L’objet de cette ordonnance n’est pas nouveau : depuis 2001, la France attendait la transposition de la directive 2001/18 en ce qui concerne l’information et la participation du public. Une première transposition plus globale est intervenue en 2007 par décrets [2], mais les dispositions touchant l’information et la participation du public ont finalement été annulées en 2009, par le Conseil d’État [3]. Motif : l’information et la participation du public sur les décisions concernant l’environnement sont du domaine de la loi et non du domaine règlementaire.
En 2011, c’est finalement par le biais d’une ordonnance que le gouvernement a décidé de faire cette transposition, ordonnance publiée au JO le 6 janvier 2012. Bien que légale, cette voie a évacué tout débat parlementaire. Cela est d’autant plus dommage que seul le retard pris par la France justifie aujourd’hui cette procédure d’urgence. Une consultation publique a été ouverte fin octobre 2011, consultation à laquelle la veille juridique d’Inf’OGM a participé. Les résultats de la consultation, eux, n’ont toujours pas été rendus public, mais les services du ministère de l’environnement ont affirmé que notre participation avait retenu toute leur attention. Difficile alors de savoir les différentes suggestions présentées sur ce texte, et les raisons du gouvernement de retenir ou non telles ou telles propositions.

• • • • • • •

§ **Consignes de travail**
a) Extrayez de la page sur l'ordonnance le passage qui va de « En 2011, c’est » jusqu'à « ou telles propositions. » inclus.
b) Recopiez sans aucune modification, parmi les enregistrements, uniquement les lignes allant de celle qui contient « pose: elev=274.5 azim=316.8 » jusqu'à celle qui contient « Dot at: (235, 158) » incluse.

§ **Données fournies**
• • • • • • •

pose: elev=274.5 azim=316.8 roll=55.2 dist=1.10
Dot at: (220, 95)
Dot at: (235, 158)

• • • • • • •

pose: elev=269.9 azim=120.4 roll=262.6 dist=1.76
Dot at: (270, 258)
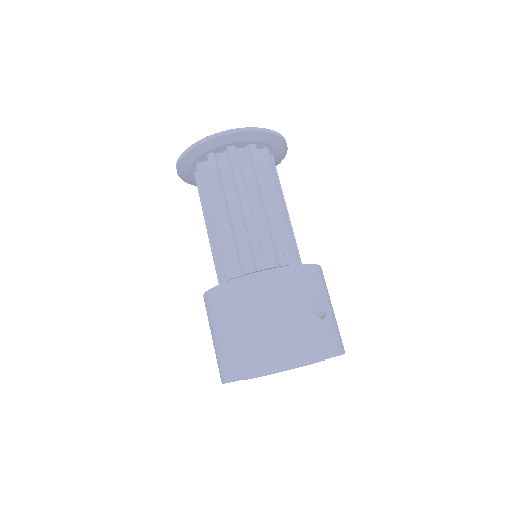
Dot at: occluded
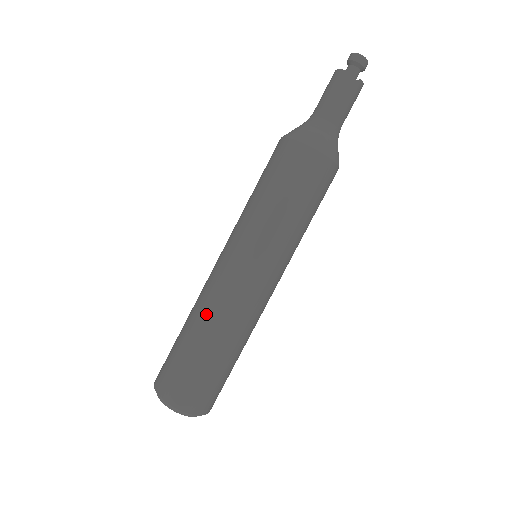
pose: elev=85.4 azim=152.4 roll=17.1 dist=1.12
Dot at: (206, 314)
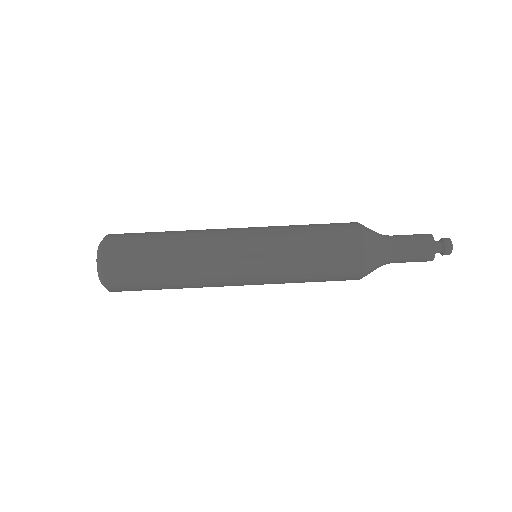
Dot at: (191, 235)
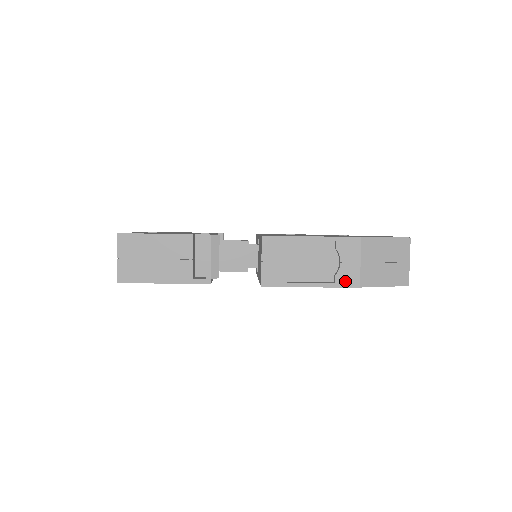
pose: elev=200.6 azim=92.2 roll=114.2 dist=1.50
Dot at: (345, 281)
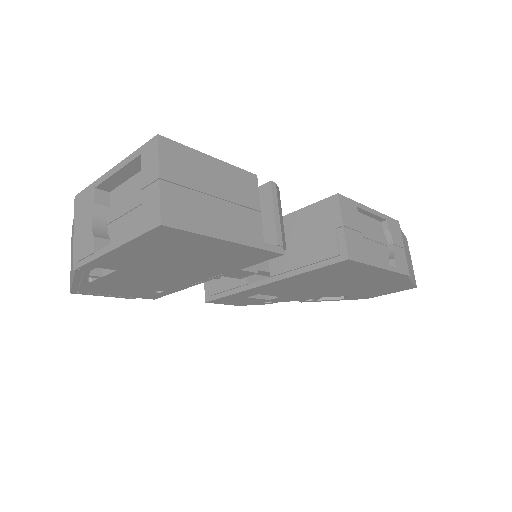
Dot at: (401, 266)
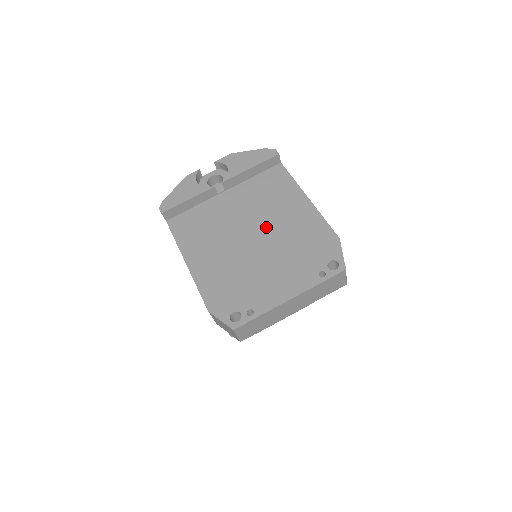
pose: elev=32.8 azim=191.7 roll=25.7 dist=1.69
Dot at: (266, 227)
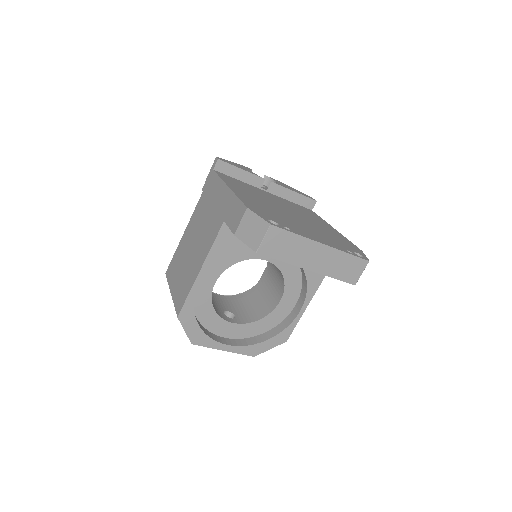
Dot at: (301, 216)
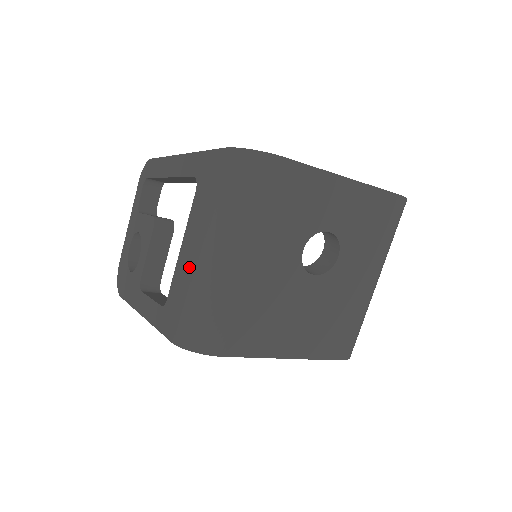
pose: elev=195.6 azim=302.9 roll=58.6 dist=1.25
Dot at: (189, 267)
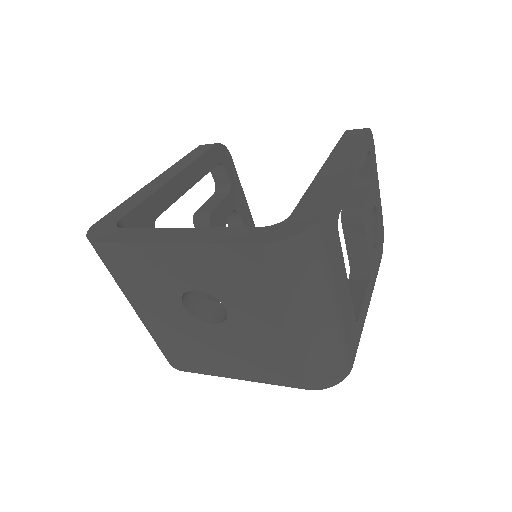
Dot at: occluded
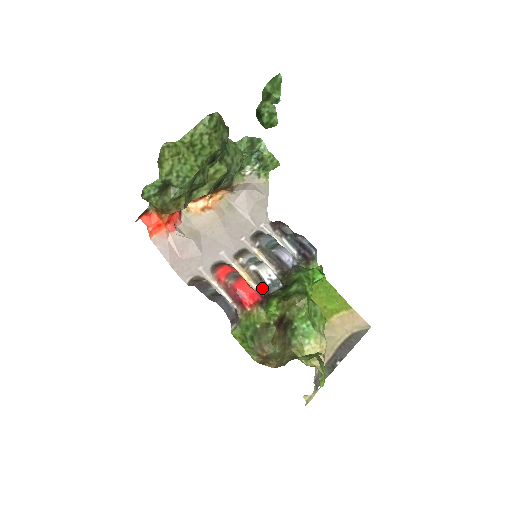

• • • • • • •

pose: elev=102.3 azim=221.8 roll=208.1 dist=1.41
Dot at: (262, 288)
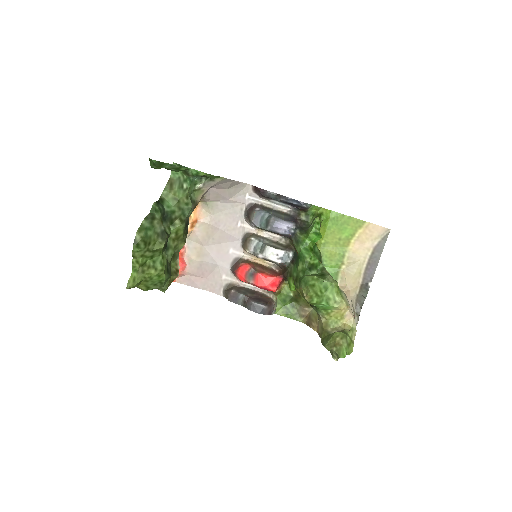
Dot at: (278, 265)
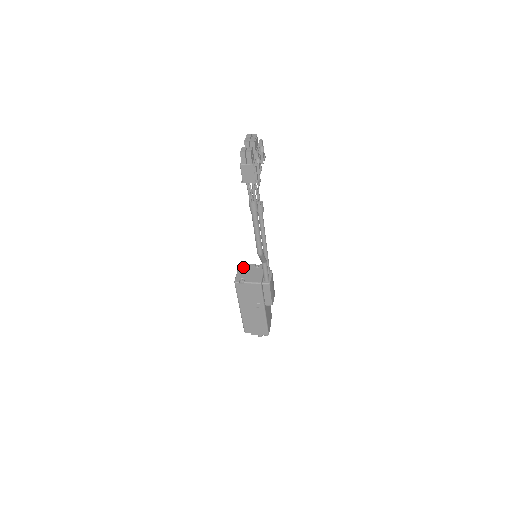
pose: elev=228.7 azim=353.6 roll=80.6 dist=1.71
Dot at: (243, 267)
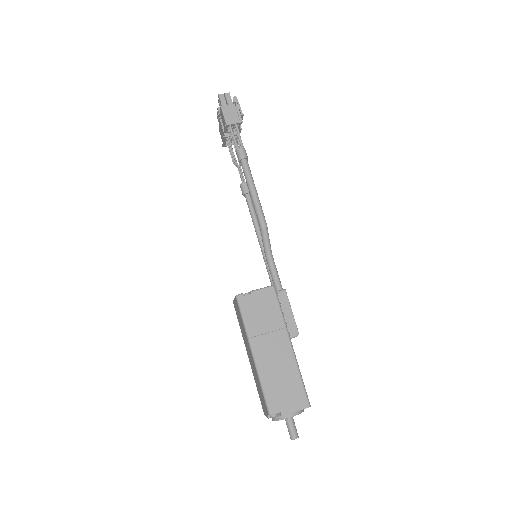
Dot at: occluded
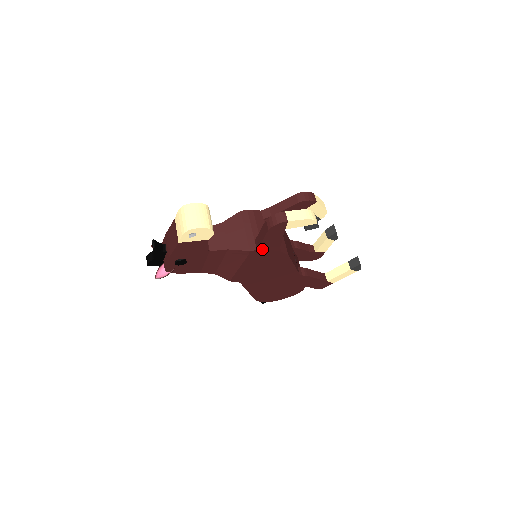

• • • • • • •

§ **Corrigé des exercices**
a)
En 2011, c’est finalement par le biais d’une ordonnance que le gouvernement a décidé de faire cette transposition, ordonnance publiée au JO le 6 janvier 2012. Bien que légale, cette voie a évacué tout débat parlementaire. Cela est d’autant plus dommage que seul le retard pris par la France justifie aujourd’hui cette procédure d’urgence. Une consultation publique a été ouverte fin octobre 2011, consultation à laquelle la veille juridique d’Inf’OGM a participé. Les résultats de la consultation, eux, n’ont toujours pas été rendus public, mais les services du ministère de l’environnement ont affirmé que notre participation avait retenu toute leur attention. Difficile alors de savoir les différentes suggestions présentées sur ce texte, et les raisons du gouvernement de retenir ou non telles ou telles propositions.

b)
pose: elev=274.5 azim=316.8 roll=55.2 dist=1.10
Dot at: (220, 95)
Dot at: (235, 158)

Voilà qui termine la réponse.